At the same moment, Mrs. Sowler reiterated her request in more peremptory language. “Do you hear, Jervy—do you hear? Sit a little closer.”
Jervy apparently had his reasons for treating the expression of Mrs. Sowler’s wishes with deference, shabby as she was. Making abundant apologies, he asked his neighbours to favour him by sitting a little nearer to each other, and so contrive to leave a morsel of vacant space at the edge of the bench.
Phoebe, making room under protest, began to whisper again. “What does she mean by calling you Jervy? She looks like a beggar. Tell her your name is Jervis.”
The reply she received did not encourage her to say more. “Hold your tongue; I have reasons for being civil to her—you be civil too.”
He turned to Mrs. Sowler, with the readiest submission to circumstances. Under the surface of his showy looks and his vulgar facility of manner, there lay hidden a substance of callous villainy and impenetrable cunning. He had in him the materials out of which the clever murderers are made, who baffle the police. If he could have done it with impunity, he would have destroyed without remorse the squalid old creature who sat by him, and who knew enough of his past career in England to send him to penal servitude for life. As it was, he spoke to her with a spurious condescension and good humour. “Why, it must be ten years, Mrs. Sowler, since I last saw you! What have you been doing?”
The woman frowned at him as she answered. “Can’t you look at me, and see? Starving!” She eyed his gaudy watch and chain greedily. “Money don’t seem to be scarce with you. Have you made your fortune in America?”

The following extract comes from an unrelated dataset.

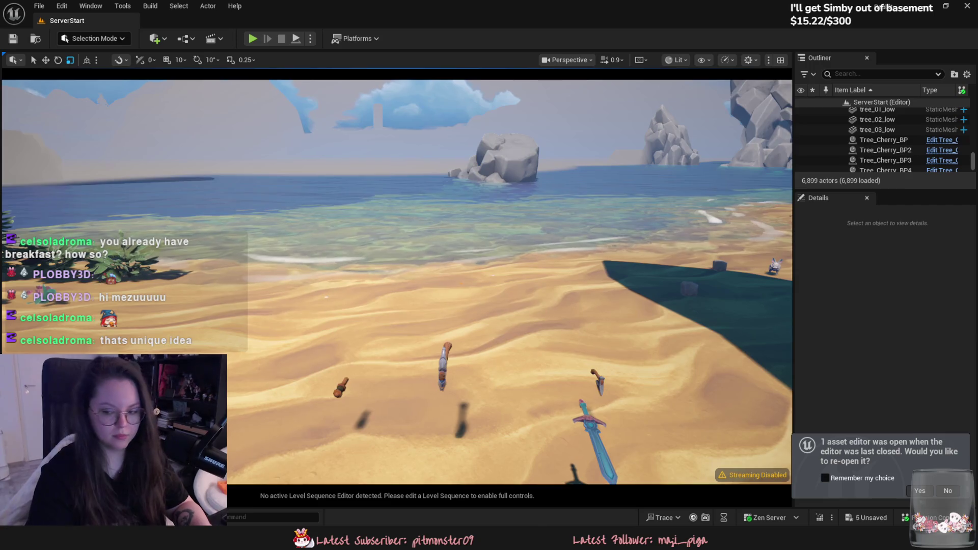
Step: Move the camera back over the beach, return the drawer to Foliage_General and switch to Blender
right_drag(458, 305, 428, 336)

He laid his hand on her arm, and pressed it warningly. “Hush!” he said, under his breath. “We’ll talk about that, after the lecture.” His bright shifty black eyes turned furtively towards Phoebe—and Mrs. Sowler noticed it. The girl’s savings in service had paid for his jewelry and his fine clothes. She silently resented his rudeness in telling her to “hold her tongue”; sitting, sullen, with her impudent little nose in the air. Jervy tried to include her indirectly in his conversation with his shabby old friend. “This young lady,” he said, “knows Mr. Goldenheart. She feels sure he’ll break down; and we’ve come here to see the fun. I don’t hold with Socialism myself—I am for, what my favourite newspaper calls, the Altar and the Throne. In short, my politics are Conservative.”
“Your politics are in your girl’s pocket,” muttered Mrs. Sowler. “How long will her money last?”
Jervy turned a deaf ear to the interruption. “And what has brought you here?” he went on, in his most ingratiating way. “Did you see the advertisement in the papers?”
Mrs. Sowler answered loud enough to be heard above the hum of talking in the sixpenny places. “I was having a drop of gin, and I saw the paper at the public-house. I’m one of the discontented poor. I hate rich people; and I’m ready to pay my sixpence to hear them abused.”